ЗАДАНИЯ ДЛЯ ВЫПОЛНЕНИЯ |
1 > Перепишите без изменений всё, что стоит в отрывке о Мочалове, начиная со слов «Щепкин понимал, каким» и вниз до слов «встреч со Щепкиным.».
2 > В какой роли выходил на сцену Каратыгин, согласно отрывку о Мочалове?
3 > Напишите, что могло бы следовать дальше в отрывке о Мочалове, начиная сразу после его последнего предложения.

Однако все старания помочь Мочалову в его творческом споре с Каратыгиным не имели успеха, надежды на победу в том споре развеялись тотчас же, как только оба трагика оказались лицом к лицу. Каратыгин в роли Лейчестера, как всегда, покорял публику своей величественностью, строгой выверенностью каждого шага, жеста, звучания голоса. «Но вот должен выйти Монтимер, – продолжает Погодин, – сердце бьется у нас… Он выходит и начинает… Господи Боже мой, что мы услышали, что мы увидели! Какого-то автомата и чревовещателя: отвратительные звуки, отвратительные движения, замогильные завывания! Мы остолбенели в своей ложе… Дальше и дальше. – Хуже и хуже. Никогда не был Мочалов, кажется, так дурен и отвратителен».
«Конечно, никто не ожидал, – сокрушался другой свидетель провала Мочалова в этом спектакле, – чтоб он мог так дурно сыграть Монтимера: роль, созданную для него; роль исступленного фанатика любви и веры. Жалко было смотреть на г. Мочалова! Напрасно призывал он, искал, силился возбудить свое одушевление… душа не откликалась на безвременный зов, и не будучи вовсе художником, он был ниже всякой жалкой посредственности».
Щепкин понимал, каким талантом от природы одарен Мочалов, но в то же время видел, сколь неумело, нерасчетливо он им пользовался, не мог управлять собой, своими чувствами, эмоциями, губил себя и это, как неравнодушного человека, его волновало, беспокоило, побуждало к настойчивым наставлениям, предостережениям, что вызывало только раздражение его младшего коллеги, нежелание общаться. Остались свидетельства того, что вне стен театра он даже избегал встреч со Щепкиным.

ИСХОДНЫЕ ДАННЫЕ |
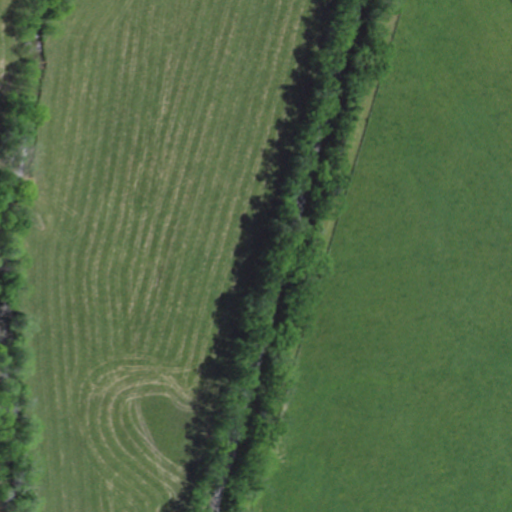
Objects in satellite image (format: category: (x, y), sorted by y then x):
railway: (286, 256)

ОТВЕТЫ ПО ПУНКТАМ |
1 >
Щепкин понимал, каким талантом от природы одарен Мочалов, но в то же время видел, сколь неумело, нерасчетливо он им пользовался, не мог управлять собой, своими чувствами, эмоциями, губил себя и это, как неравнодушного человека, его волновало, беспокоило, побуждало к настойчивым наставлениям, предостережениям, что вызывало только раздражение его младшего коллеги, нежелание общаться. Остались свидетельства того, что вне стен театра он даже избегал встреч со Щепкиным.

2 > Каратыгин играл роль Лейчестера.

3 >
Да, не все в поступках Мочалова мог одобрять Щепкин, как, впрочем, и Мочалов в нем, но кто еще мог так оценить талант товарища по сцене! Кто мог так переживать его неудачи и радоваться успеху и, наконец, скорбеть, когда пришло роковое известие о его безвременной кончине и настало время провожать в последний путь великого артиста. «Когда гроб вынесли из церкви, – отчитывался «Пантеон» о церемонии похорон П. С. Мочалова, – его не дали поставить на дроги, а понесли на плечах до самой могилы. И страшно, и горько, и вместе отрадно было видеть это зрелище. Все рвались к гробу: его нес и тот, кто знал Мочалова лично, как человека, и друг его, и актер товарищ, и студент, и военный, и писатель, и чиновник, и купец, и мещанин, словом, вся Москва. Полотенца, на которых несли гроб, вырывали друг у друга, так велико было чувство признательности к великому таланту!
Когда несли его мимо Университета, множество студентов вышли к нему навстречу. Трогательно было видеть это желание юных служителей науки отдать последнюю дань уважения отошедшему служителю искусства… Там приняли его на руки студенты и несли до самой могилы…» «Всех менее поражено его семейство, которое при отпевании его стояло, как совершенно постороннее – сообщал директору императорских театров А. М. Гедеонову инспектор репертуара театра известный композитор А. Н. Верстовский. – За все за то семейство надрывался слезьми Щепкин».